Accessing metrics in Dataiku Formula

Options
schang
schang Dataiku DSS Core Designer, Dataiku DSS ML Practitioner, Dataiku DSS Core Concepts, Registered Posts: 6 ✭✭✭✭

Hi, I would like to use the metric in the screenshot in Dataiku formula.

How can I access this?

Also, what's the most simple way of finding a column sum in prepare recipe?

Thanks

Answers

  • Ignacio_Toledo
    Ignacio_Toledo Dataiku DSS Core Designer, Dataiku DSS Core Concepts, Neuron 2020, Neuron, Registered, Dataiku Frontrunner Awards 2021 Finalist, Neuron 2021, Neuron 2022, Frontrunner 2022 Finalist, Frontrunner 2022 Winner, Dataiku Frontrunner Awards 2021 Participant, Frontrunner 2022 Participant, Neuron 2023 Posts: 411 Neuron
    Options

    Hi @schang
    !

    Could you provide more information on what metric are you interested in? The screenshot you provided is just a log file that shows an error, but it doesn't give any relevant information as far as I can see.
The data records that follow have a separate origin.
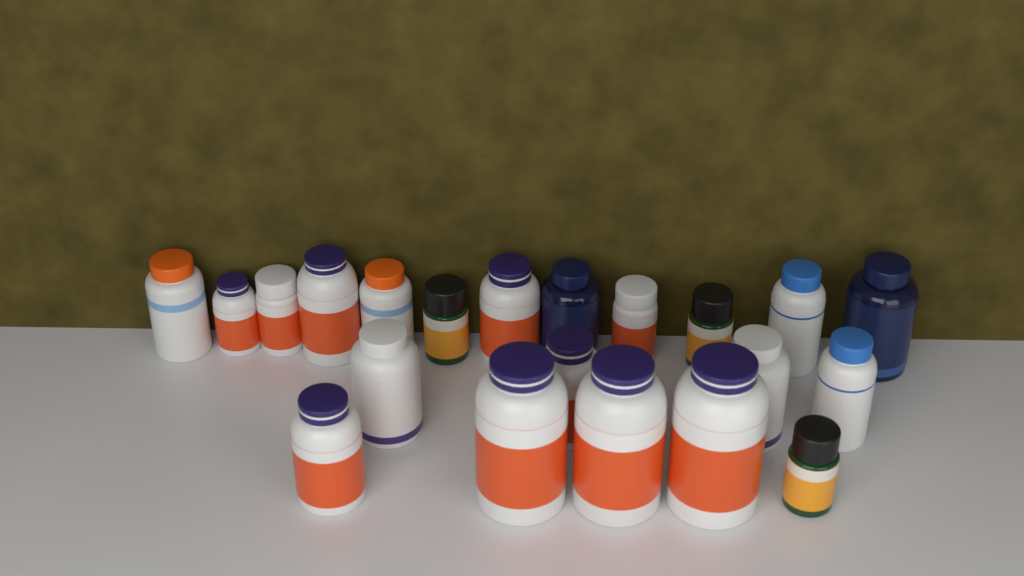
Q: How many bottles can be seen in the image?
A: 21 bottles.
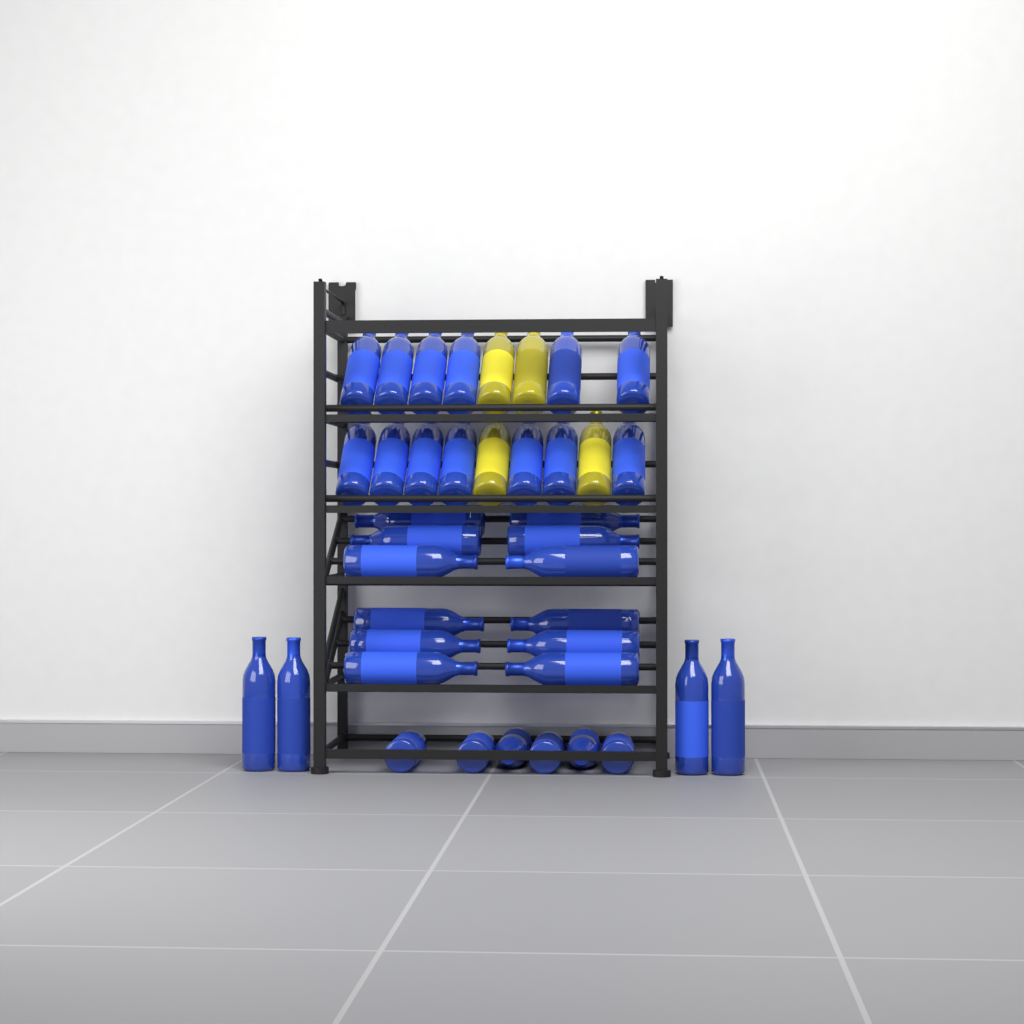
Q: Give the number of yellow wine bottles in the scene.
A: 4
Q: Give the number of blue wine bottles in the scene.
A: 35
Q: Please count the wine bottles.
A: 39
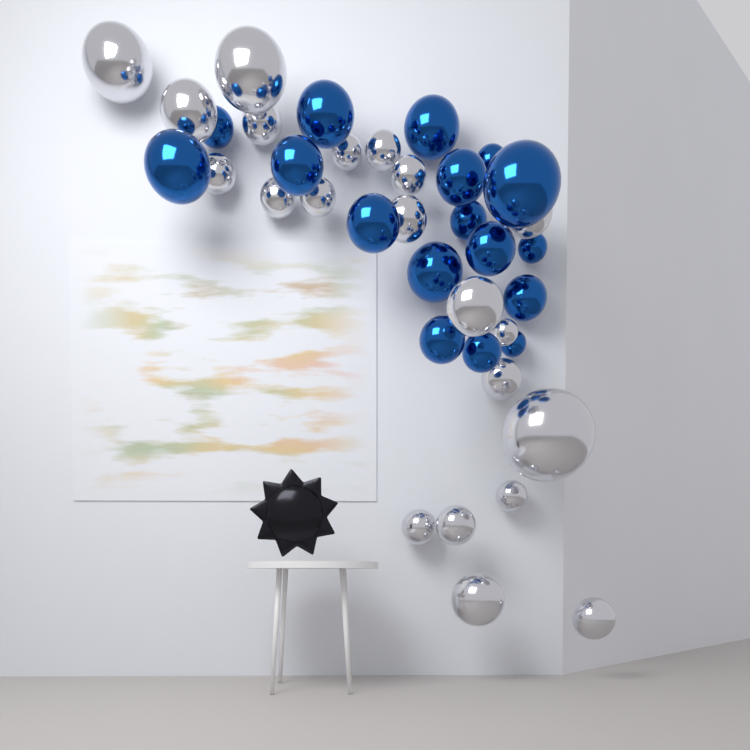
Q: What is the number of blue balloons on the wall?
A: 17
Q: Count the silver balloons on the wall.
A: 21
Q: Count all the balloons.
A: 38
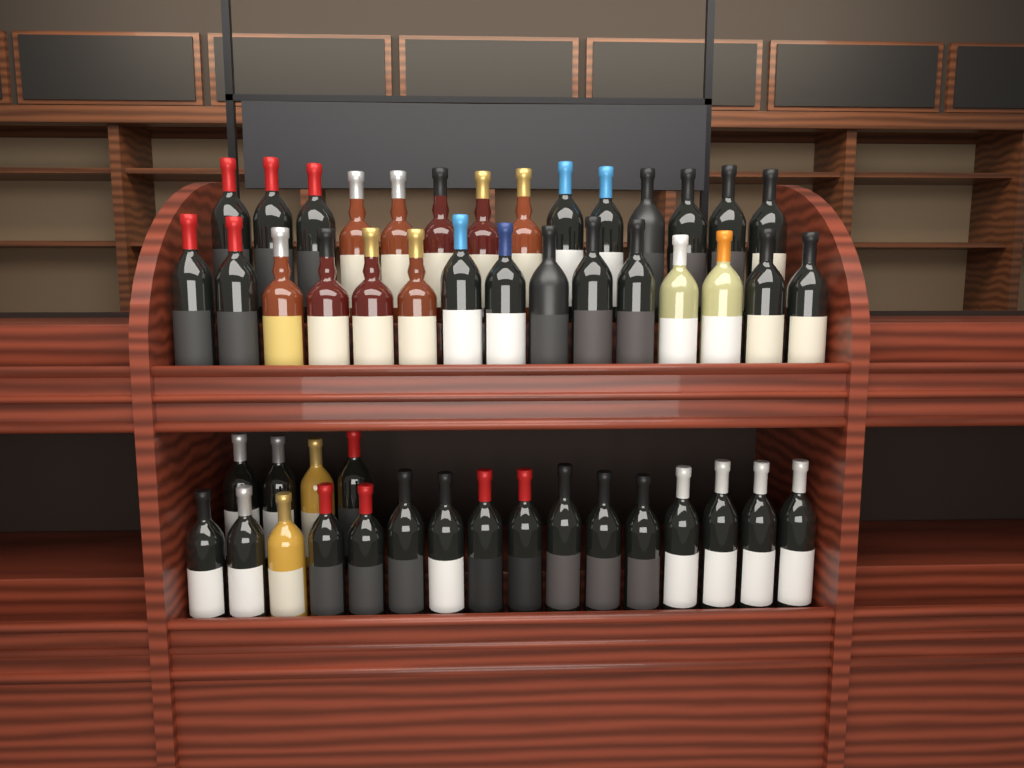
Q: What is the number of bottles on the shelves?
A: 49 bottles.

    About finding the sum of a column in the prepare recipe, are you looking to create a new column with this value, or you just want to know what is the sum of a column?

    Cheers

  • schang
    schang Dataiku DSS Core Designer, Dataiku DSS ML Practitioner, Dataiku DSS Core Concepts, Registered Posts: 6 ✭✭✭✭
    Options

    Can you see the screenshot below?

    I basically need a method to calculate a row value divided by another column's sum in prepare recipe, something quite simple and common to do on excel. I know this is easy with python but this is for a user who does not code and it'll be surprising to find out doing something so simple in excel is not feasible easily using visual recipes.

  • Ignacio_Toledo
    Ignacio_Toledo Dataiku DSS Core Designer, Dataiku DSS Core Concepts, Neuron 2020, Neuron, Registered, Dataiku Frontrunner Awards 2021 Finalist, Neuron 2021, Neuron 2022, Frontrunner 2022 Finalist, Frontrunner 2022 Winner, Dataiku Frontrunner Awards 2021 Participant, Frontrunner 2022 Participant, Neuron 2023 Posts: 411 Neuron
    Options

    Hi @schang
    ,

    Yes, I can see the screenshot and I understand now your use case.

    Apparently, there is no way to access the metrics values from a visual recipe, at least I was not able to find anything in the docs.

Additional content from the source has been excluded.